Selain itu, ia mendorong pembentukan kanal pengaduan khusus bagi penyandang disabilitas untuk menampung laporan terkait diskriminasi, penolakan layanan pendidikan, akses kesehatan, hingga fasilitas publik yang belum aksesibel.
Menurut Bang Dhin, keberhasilan perlindungan penyandang disabilitas sangat bergantung pada akurasi data.
Karena itu, pendataan terpadu perlu terus diperkuat agar berbagai program bantuan, pendidikan, kesehatan, dan pemberdayaan ekonomi dapat tepat sasaran.
“Penyandang disabilitas bukan objek belas kasihan.

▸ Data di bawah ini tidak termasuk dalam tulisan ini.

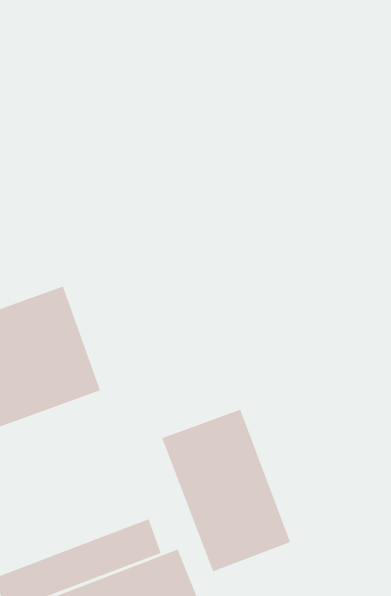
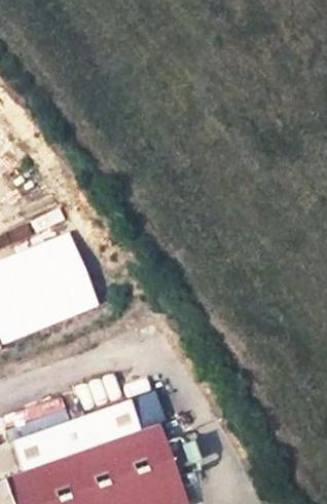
building: [162,409,291,572] -> none

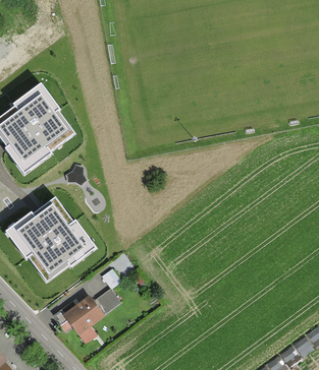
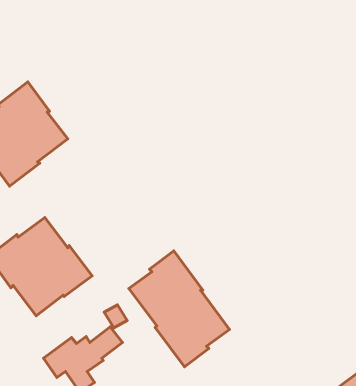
building: none -> [129,251,229,367]

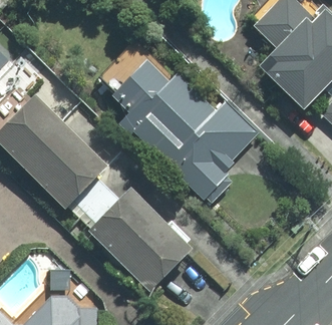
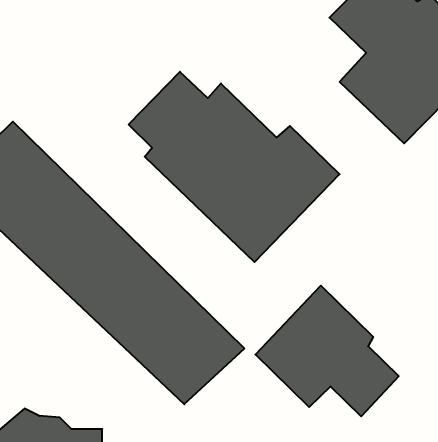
building: none -> [255,286,399,416]

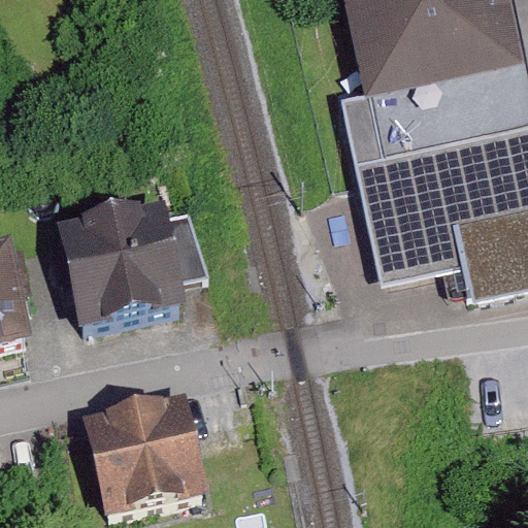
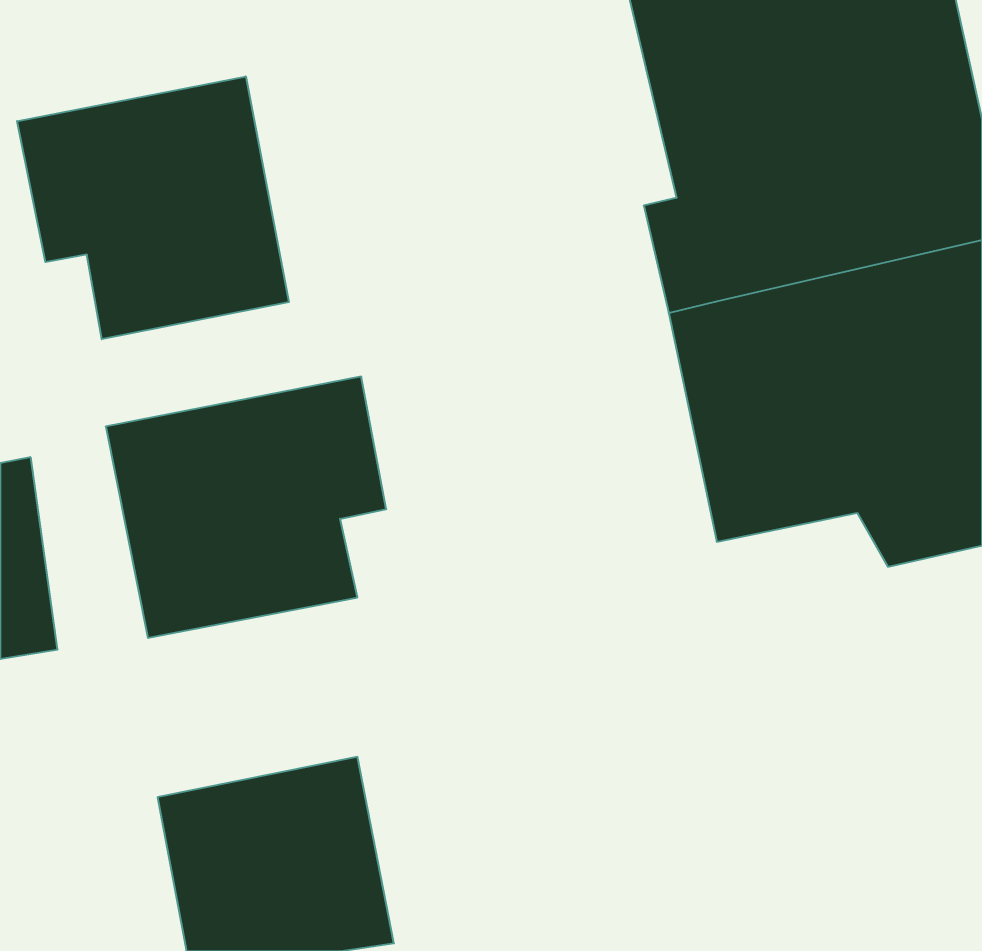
building: none -> [17,76,289,339]

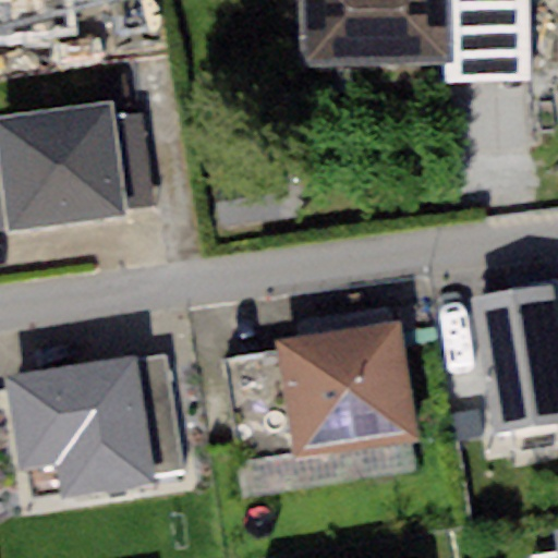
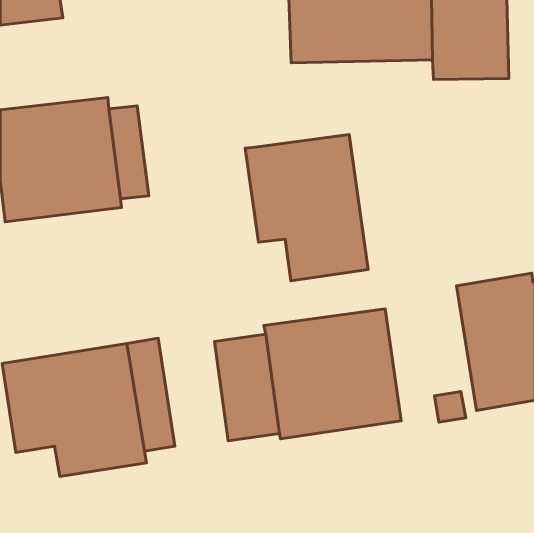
building: none -> [245,135,368,281]

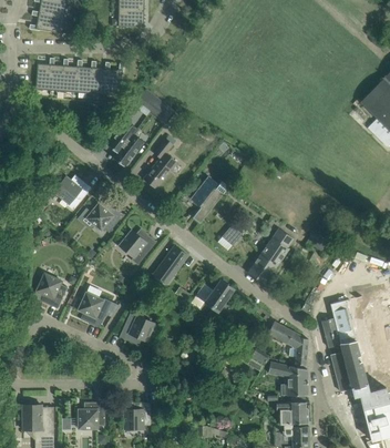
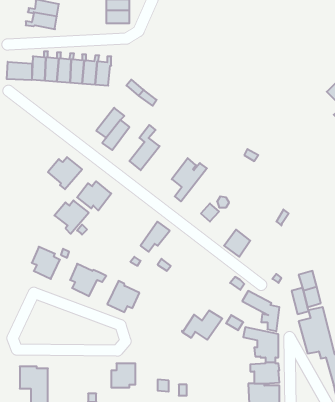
building: none -> [7,62,32,80]
building: [120,228,157,265] -> [54,200,89,234]
building: [261,228,294,266] -> none
building: [191,279,235,312] -> [182,311,222,340]
building: [79,401,105,428] -> none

Mereka adalah warga negara yang memiliki hak konstitusional dan hak sosial yang wajib dipenuhi negara,” katanya.
Ia menegaskan, DPRD Kalimantan Selatan akan terus mendorong agar regulasi yang telah ada benar-benar menjadi instrumen keadilan sosial dan mampu menghadirkan kehidupan yang setara, mandiri, dan bermartabat bagi penyandang disabilitas di Banua.